CIAA nabs Kanak Mani Dixit for corruption probe

KATHMANDU: The Commission for the Investigation of Abuse of Authority (CIAA) on Friday arrested senior journalist and civil society leader Kanak Mani Dixit to probe into corruption charges against him.

The CIAA is investigating into the charges filed against Dixit, the Chairman of Sajha Yatayat.

The anti-corruption constitutional watchdog had deployed a police team to arrest Dixit from his private residence in Patandhoka of Lalitpur.

The police team had handed over a warrant to him, which had mentioned that the CIAA needed to probe into complaints filed against Dixit (60). The CIAA had received complaints that he amassed property illegally, according to the warrant.

Issuing a statement after the arrest, CIAA spokesperson Krishna Hari Pushkar said the arrest was carried out after Dixit did not obey the Commission's request to present himself at the Commission made via letters and telephones calls repeatedly.

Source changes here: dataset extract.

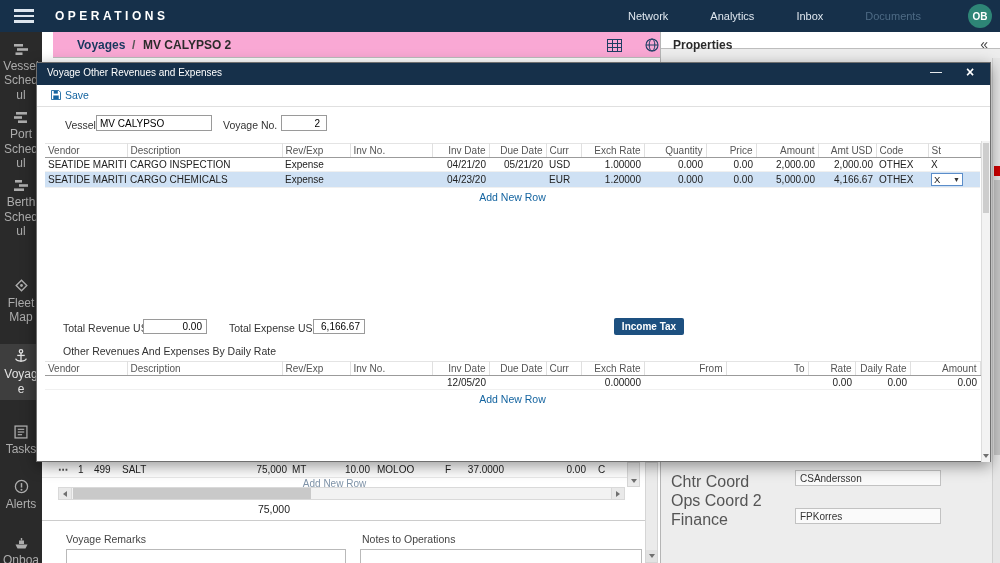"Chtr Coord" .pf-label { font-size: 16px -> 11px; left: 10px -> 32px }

"He has been taken to the Commission after the arrest as per the legal provision of Section 19(1C) of the CIAA Act, 1991 as he committed activities against the law and obstructed the investigation process," the statement read.

Pushkar said the Commission had been looking into complaints that claimed he amassed illegal property while abusing the public authority, and deposited sums at domestic and foreign banks in the name of self and other family members.

He is also accused of selling the organisational property as own inheritance and investing the income in other corporations.

Dixit, however, told media corps after the arrest that the arrest was made following an undemocratic decision of the Commission Chief Lokman Singh Karki. He accused Karki of ordering the arrest to settle personal disputes.

Dixit later told THT Online that he has been kept at the custody in CIAA central office in Tangal of Kathmandu.

Dixit, the publisher of Himal and Nepali Times magazines, is also an active human rights activist.

Earlier in December, the Commission had summoned Dixit to its office to inquire about sources of his income.

Dixit, however, had challenged the Commission's move at the Supreme Court.